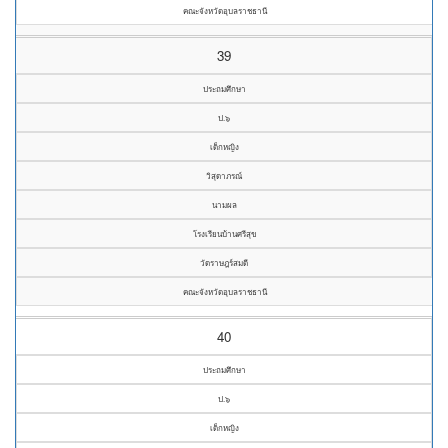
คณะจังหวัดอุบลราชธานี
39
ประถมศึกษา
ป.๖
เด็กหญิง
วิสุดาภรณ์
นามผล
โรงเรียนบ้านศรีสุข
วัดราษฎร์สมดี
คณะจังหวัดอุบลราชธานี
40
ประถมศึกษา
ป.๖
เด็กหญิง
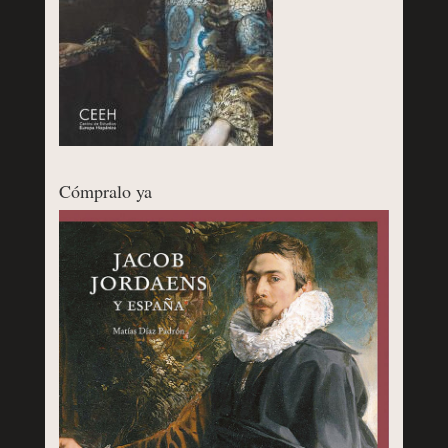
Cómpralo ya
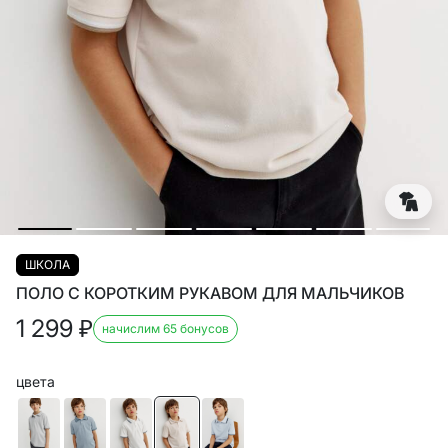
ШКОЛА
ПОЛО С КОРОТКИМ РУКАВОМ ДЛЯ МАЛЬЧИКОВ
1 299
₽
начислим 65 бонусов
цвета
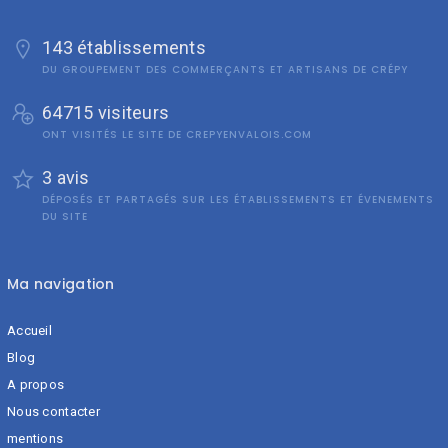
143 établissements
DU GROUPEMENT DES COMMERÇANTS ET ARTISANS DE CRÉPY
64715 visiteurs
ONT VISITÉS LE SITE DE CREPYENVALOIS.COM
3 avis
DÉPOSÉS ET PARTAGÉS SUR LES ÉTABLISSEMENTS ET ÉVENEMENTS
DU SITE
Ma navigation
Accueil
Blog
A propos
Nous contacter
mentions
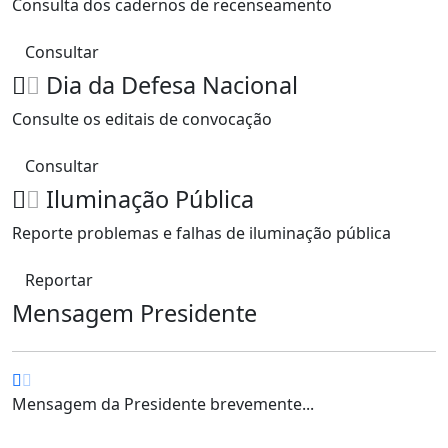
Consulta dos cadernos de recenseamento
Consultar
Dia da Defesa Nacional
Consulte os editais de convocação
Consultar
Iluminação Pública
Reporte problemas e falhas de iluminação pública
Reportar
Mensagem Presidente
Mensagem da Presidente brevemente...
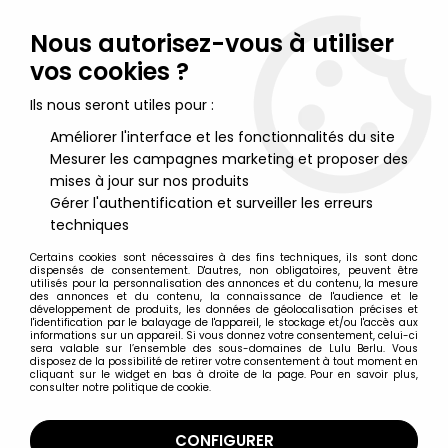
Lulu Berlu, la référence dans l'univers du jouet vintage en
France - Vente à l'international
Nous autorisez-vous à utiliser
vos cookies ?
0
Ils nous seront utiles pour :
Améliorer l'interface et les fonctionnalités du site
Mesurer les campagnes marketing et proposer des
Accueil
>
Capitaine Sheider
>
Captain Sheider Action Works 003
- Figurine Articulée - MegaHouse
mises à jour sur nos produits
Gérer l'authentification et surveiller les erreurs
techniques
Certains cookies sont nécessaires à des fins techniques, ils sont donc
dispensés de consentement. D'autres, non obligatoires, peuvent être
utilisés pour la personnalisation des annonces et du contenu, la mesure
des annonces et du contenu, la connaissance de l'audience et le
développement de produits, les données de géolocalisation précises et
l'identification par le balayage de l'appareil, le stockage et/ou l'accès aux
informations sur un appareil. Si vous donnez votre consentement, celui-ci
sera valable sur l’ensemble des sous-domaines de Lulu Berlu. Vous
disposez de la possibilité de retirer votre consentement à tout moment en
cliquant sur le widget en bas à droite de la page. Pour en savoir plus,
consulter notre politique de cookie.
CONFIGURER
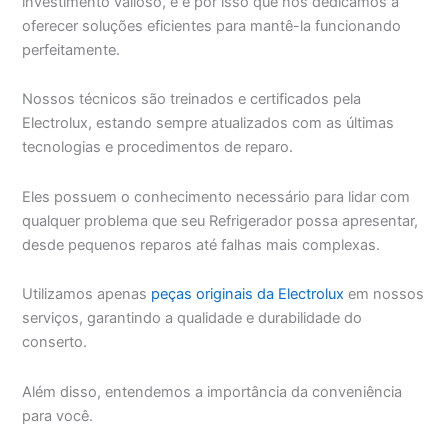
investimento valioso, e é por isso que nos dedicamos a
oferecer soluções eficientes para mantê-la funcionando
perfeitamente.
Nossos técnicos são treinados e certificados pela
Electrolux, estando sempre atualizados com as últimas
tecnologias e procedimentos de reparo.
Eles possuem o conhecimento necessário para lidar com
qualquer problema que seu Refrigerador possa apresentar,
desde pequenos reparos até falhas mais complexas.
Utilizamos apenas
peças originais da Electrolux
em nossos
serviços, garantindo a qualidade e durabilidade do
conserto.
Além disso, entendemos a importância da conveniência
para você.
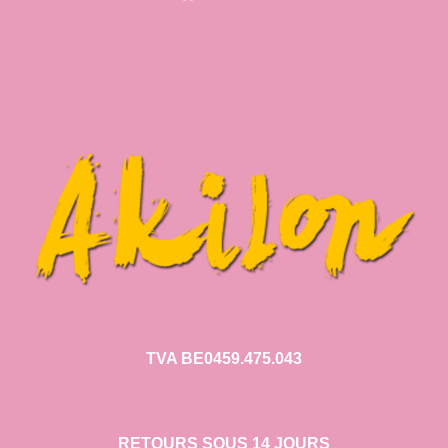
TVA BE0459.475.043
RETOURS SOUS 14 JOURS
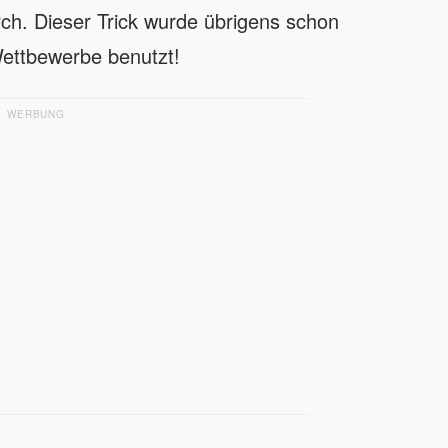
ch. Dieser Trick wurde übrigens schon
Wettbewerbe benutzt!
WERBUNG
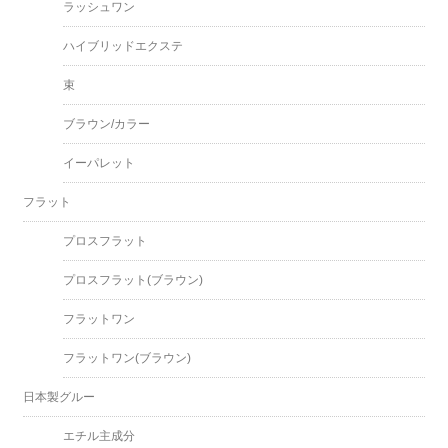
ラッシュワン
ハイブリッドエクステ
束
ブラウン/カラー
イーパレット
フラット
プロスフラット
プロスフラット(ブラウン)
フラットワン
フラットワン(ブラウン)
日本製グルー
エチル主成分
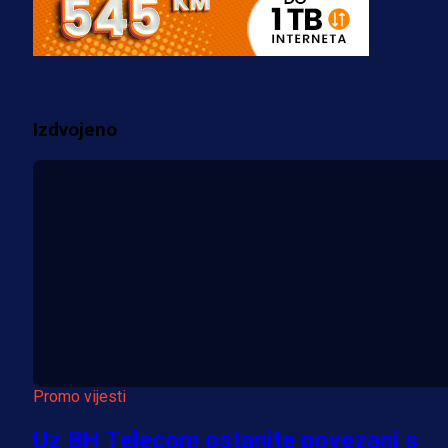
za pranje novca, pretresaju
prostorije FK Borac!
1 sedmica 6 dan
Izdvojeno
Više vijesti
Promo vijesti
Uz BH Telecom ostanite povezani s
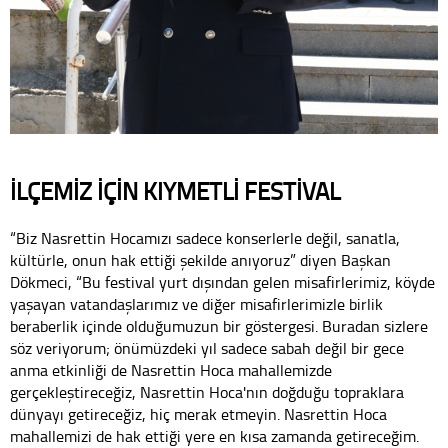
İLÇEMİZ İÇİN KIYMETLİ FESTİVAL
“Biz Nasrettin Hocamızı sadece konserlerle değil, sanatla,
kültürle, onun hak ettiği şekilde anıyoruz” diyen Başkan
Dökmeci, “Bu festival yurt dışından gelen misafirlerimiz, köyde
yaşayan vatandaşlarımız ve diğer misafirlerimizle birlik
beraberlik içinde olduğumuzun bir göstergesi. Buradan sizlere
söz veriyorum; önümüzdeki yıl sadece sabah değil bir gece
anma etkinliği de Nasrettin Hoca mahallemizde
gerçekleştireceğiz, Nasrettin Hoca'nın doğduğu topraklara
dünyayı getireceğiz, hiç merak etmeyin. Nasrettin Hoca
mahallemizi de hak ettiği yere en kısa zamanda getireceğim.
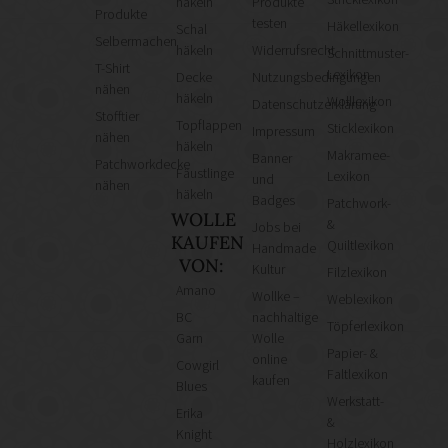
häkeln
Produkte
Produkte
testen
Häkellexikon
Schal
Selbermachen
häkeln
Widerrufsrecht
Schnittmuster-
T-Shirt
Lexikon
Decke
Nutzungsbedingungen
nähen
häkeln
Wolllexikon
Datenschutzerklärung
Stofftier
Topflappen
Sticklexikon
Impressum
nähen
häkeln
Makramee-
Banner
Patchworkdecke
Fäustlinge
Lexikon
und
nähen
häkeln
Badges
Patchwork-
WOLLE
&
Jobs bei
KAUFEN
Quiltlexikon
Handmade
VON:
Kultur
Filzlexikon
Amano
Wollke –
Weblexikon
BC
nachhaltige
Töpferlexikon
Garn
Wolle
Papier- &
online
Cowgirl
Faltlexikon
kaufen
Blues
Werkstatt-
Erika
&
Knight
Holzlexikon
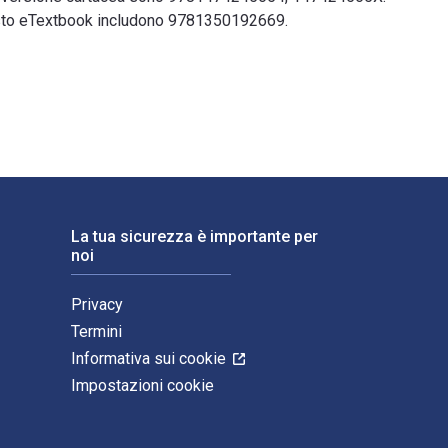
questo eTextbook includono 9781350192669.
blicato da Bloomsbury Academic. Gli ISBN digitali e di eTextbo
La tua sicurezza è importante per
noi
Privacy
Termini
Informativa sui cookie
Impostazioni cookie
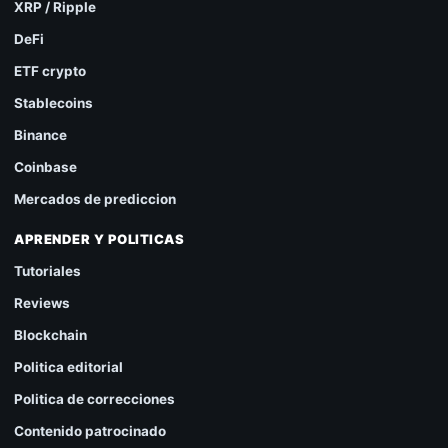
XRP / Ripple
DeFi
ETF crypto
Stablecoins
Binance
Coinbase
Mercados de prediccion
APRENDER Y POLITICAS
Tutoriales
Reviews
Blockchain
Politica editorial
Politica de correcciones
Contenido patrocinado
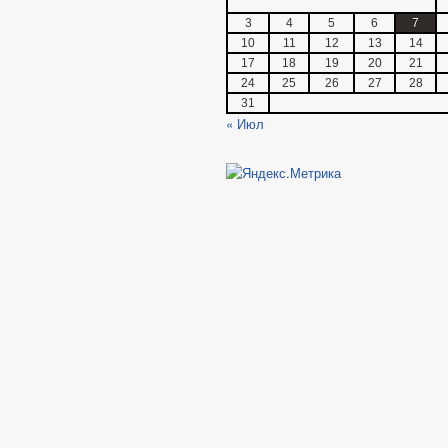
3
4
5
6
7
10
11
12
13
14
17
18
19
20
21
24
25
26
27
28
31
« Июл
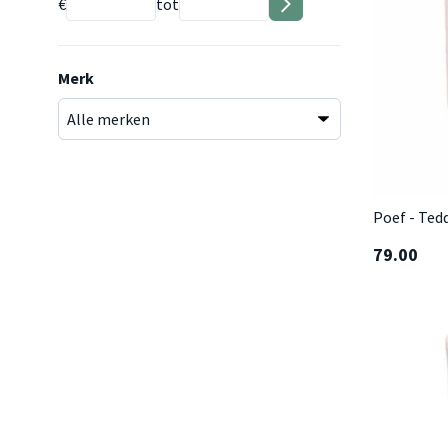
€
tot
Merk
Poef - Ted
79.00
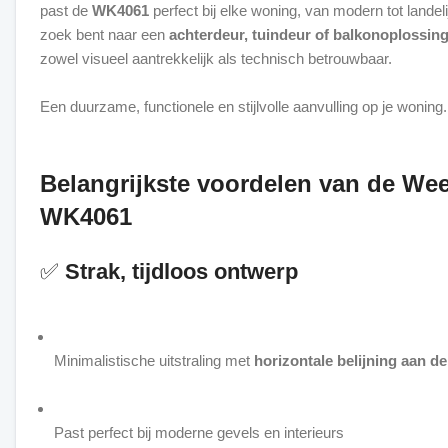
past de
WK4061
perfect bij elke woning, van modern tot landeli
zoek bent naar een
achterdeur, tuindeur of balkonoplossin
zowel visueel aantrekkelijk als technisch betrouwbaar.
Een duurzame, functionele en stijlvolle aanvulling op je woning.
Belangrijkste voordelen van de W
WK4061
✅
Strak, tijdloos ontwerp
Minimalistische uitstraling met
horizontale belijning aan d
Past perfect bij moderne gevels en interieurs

> Work task
Recast the lines of the listing above as a JSON list of strings, one string per line, starting with the line that contains "investimento valioso, e" and going on through the line that contains "Holzlexikon". Leave out blank lines and the pictures.

> Response to the task
[
  "investimento valioso, e é por isso que nos dedicamos a",
  "oferecer soluções eficientes para mantê-la funcionando",
  "perfeitamente.",
  "Nossos técnicos são treinados e certificados pela",
  "Electrolux, estando sempre atualizados com as últimas",
  "tecnologias e procedimentos de reparo.",
  "Eles possuem o conhecimento necessário para lidar com",
  "qualquer problema que seu Refrigerador possa apresentar,",
  "desde pequenos reparos até falhas mais complexas.",
  "Utilizamos apenas",
  "peças originais da Electrolux",
  "em nossos",
  "serviços, garantindo a qualidade e durabilidade do",
  "conserto.",
  "Além disso, entendemos a importância da conveniência",
  "para você.",
  "TVA BE0459.475.043",
  "RETOURS SOUS 14 JOURS",
  "ch. Dieser Trick wurde übrigens schon",
  "Wettbewerbe benutzt!",
  "WERBUNG",
  "ラッシュワン",
  "ハイブリッドエクステ",
  "束",
  "ブラウン/カラー",
  "イーパレット",
  "フラット",
  "プロスフラット",
  "プロスフラット(ブラウン)",
  "フラットワン",
  "フラットワン(ブラウン)",
  "日本製グルー",
  "エチル主成分",
  "za pranje novca, pretresaju",
  "prostorije FK Borac!",
  "1 sedmica 6 dan",
  "Izdvojeno",
  "Više vijesti",
  "Promo vijesti",
  "Uz BH Telecom ostanite povezani s",
  "İLÇEMİZ İÇİN KIYMETLİ FESTİVAL",
  "“Biz Nasrettin Hocamızı sadece konserlerle değil, sanatla,",
  "kültürle, onun hak ettiği şekilde anıyoruz” diyen Başkan",
  "Dökmeci, “Bu festival yurt dışından gelen misafirlerimiz, köyde",
  "yaşayan vatandaşlarımız ve diğer misafirlerimizle birlik",
  "beraberlik içinde olduğumuzun bir göstergesi. Buradan sizlere",
  "söz veriyorum; önümüzdeki yıl sadece sabah değil bir gece",
  "anma etkinliği de Nasrettin Hoca mahallemizde",
  "gerçekleştireceğiz, Nasrettin Hoca'nın doğduğu topraklara",
  "dünyayı getireceğiz, hiç merak etmeyin. Nasrettin Hoca",
  "mahallemizi de hak ettiği yere en kısa zamanda getireceğim.",
  "häkeln",
  "Produkte",
  "Produkte",
  "testen",
  "Häkellexikon",
  "Schal",
  "Selbermachen",
  "häkeln",
  "Widerrufsrecht",
  "Schnittmuster-",
  "T-Shirt",
  "Lexikon",
  "Decke",
  "Nutzungsbedingungen",
  "nähen",
  "häkeln",
  "Wolllexikon",
  "Datenschutzerklärung",
  "Stofftier",
  "Topflappen",
  "Sticklexikon",
  "Impressum",
  "nähen",
  "häkeln",
  "Makramee-",
  "Banner",
  "Patchworkdecke",
  "Fäustlinge",
  "Lexikon",
  "und",
  "nähen",
  "häkeln",
  "Badges",
  "Patchwork-",
  "WOLLE",
  "&",
  "Jobs bei",
  "KAUFEN",
  "Quiltlexikon",
  "Handmade",
  "VON:",
  "Kultur",
  "Filzlexikon",
  "Amano",
  "Wollke –",
  "Weblexikon",
  "BC",
  "nachhaltige",
  "Töpferlexikon",
  "Garn",
  "Wolle",
  "Papier- &",
  "online",
  "Cowgirl",
  "Faltlexikon",
  "kaufen",
  "Blues",
  "Werkstatt-",
  "Erika",
  "&",
  "Knight",
  "Holzlexikon"
]